> Task goal: From the entries below, copy every line where the string "today" appears.
=== Material provided ===
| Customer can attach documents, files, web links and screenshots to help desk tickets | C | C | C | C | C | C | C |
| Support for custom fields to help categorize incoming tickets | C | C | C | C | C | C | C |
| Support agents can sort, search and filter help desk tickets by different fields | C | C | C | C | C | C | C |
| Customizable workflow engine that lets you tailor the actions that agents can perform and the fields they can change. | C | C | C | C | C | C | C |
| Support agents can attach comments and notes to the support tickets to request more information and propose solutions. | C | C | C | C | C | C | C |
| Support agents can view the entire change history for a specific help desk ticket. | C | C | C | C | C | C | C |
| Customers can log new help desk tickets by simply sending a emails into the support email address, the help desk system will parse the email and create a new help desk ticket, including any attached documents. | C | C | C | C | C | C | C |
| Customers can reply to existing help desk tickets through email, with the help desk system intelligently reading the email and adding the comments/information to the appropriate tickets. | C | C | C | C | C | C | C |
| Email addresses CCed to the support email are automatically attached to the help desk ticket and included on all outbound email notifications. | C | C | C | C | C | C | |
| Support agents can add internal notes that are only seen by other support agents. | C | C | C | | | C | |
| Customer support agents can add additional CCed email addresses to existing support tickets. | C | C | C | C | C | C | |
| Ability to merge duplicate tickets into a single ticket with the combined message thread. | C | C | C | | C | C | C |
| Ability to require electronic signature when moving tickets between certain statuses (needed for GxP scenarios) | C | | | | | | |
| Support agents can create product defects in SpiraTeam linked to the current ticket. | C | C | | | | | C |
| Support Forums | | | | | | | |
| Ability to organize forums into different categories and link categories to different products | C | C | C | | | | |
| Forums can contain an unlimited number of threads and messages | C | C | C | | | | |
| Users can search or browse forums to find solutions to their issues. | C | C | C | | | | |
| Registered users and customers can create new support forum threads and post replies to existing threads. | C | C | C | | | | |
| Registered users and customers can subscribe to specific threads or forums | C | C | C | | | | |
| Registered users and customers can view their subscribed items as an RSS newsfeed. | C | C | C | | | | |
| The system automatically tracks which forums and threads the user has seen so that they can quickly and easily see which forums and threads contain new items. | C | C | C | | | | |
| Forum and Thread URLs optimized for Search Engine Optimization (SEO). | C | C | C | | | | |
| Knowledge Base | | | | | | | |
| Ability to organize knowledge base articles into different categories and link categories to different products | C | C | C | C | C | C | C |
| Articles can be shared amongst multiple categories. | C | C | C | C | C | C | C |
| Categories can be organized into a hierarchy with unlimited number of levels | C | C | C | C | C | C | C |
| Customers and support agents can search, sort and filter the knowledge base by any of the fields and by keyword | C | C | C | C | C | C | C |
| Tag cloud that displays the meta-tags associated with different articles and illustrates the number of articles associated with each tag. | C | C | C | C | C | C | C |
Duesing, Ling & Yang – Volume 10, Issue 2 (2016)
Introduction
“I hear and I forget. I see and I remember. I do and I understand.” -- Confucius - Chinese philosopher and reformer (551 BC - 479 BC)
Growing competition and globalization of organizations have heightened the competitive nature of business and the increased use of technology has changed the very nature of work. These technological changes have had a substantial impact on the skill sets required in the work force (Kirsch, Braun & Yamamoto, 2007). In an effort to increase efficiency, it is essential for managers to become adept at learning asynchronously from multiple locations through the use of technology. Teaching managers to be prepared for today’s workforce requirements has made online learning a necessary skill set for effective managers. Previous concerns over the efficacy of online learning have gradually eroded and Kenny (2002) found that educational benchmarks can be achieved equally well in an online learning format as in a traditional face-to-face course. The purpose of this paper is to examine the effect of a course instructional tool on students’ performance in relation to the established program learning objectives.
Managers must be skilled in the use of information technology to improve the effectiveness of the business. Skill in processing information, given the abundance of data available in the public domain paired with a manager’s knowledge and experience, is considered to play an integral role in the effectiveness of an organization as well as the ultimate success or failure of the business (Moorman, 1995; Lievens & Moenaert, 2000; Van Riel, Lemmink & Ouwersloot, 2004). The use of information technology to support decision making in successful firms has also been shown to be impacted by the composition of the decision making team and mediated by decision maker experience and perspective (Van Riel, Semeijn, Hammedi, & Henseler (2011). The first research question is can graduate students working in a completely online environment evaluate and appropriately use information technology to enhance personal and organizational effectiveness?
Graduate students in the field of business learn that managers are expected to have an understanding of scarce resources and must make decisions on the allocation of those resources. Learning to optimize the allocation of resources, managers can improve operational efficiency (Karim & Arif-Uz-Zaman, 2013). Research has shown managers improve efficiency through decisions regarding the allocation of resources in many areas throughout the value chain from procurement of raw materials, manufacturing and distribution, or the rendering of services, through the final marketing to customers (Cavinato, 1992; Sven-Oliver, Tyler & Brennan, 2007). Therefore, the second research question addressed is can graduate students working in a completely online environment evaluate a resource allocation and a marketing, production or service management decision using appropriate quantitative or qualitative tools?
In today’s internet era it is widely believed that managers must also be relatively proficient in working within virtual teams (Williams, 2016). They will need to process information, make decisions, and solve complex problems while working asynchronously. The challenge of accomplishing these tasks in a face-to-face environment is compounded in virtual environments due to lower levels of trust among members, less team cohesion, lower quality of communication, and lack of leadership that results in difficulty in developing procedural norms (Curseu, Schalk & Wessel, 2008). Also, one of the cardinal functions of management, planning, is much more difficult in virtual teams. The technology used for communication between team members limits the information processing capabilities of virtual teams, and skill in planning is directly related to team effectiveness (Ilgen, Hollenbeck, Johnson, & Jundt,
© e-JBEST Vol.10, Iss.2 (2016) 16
===
> Exercise response:
Growing competition and globalization of organizations have heightened the competitive nature of business and the increased use of technology has changed the very nature of work. These technological changes have had a substantial impact on the skill sets required in the work force (Kirsch, Braun & Yamamoto, 2007). In an effort to increase efficiency, it is essential for managers to become adept at learning asynchronously from multiple locations through the use of technology. Teaching managers to be prepared for today’s workforce requirements has made online learning a necessary skill set for effective managers. Previous concerns over the efficacy of online learning have gradually eroded and Kenny (2002) found that educational benchmarks can be achieved equally well in an online learning format as in a traditional face-to-face course. The purpose of this paper is to examine the effect of a course instructional tool on students’ performance in relation to the established program learning objectives.
In today’s internet era it is widely believed that managers must also be relatively proficient in working within virtual teams (Williams, 2016). They will need to process information, make decisions, and solve complex problems while working asynchronously. The challenge of accomplishing these tasks in a face-to-face environment is compounded in virtual environments due to lower levels of trust among members, less team cohesion, lower quality of communication, and lack of leadership that results in difficulty in developing procedural norms (Curseu, Schalk & Wessel, 2008). Also, one of the cardinal functions of management, planning, is much more difficult in virtual teams. The technology used for communication between team members limits the information processing capabilities of virtual teams, and skill in planning is directly related to team effectiveness (Ilgen, Hollenbeck, Johnson, & Jundt,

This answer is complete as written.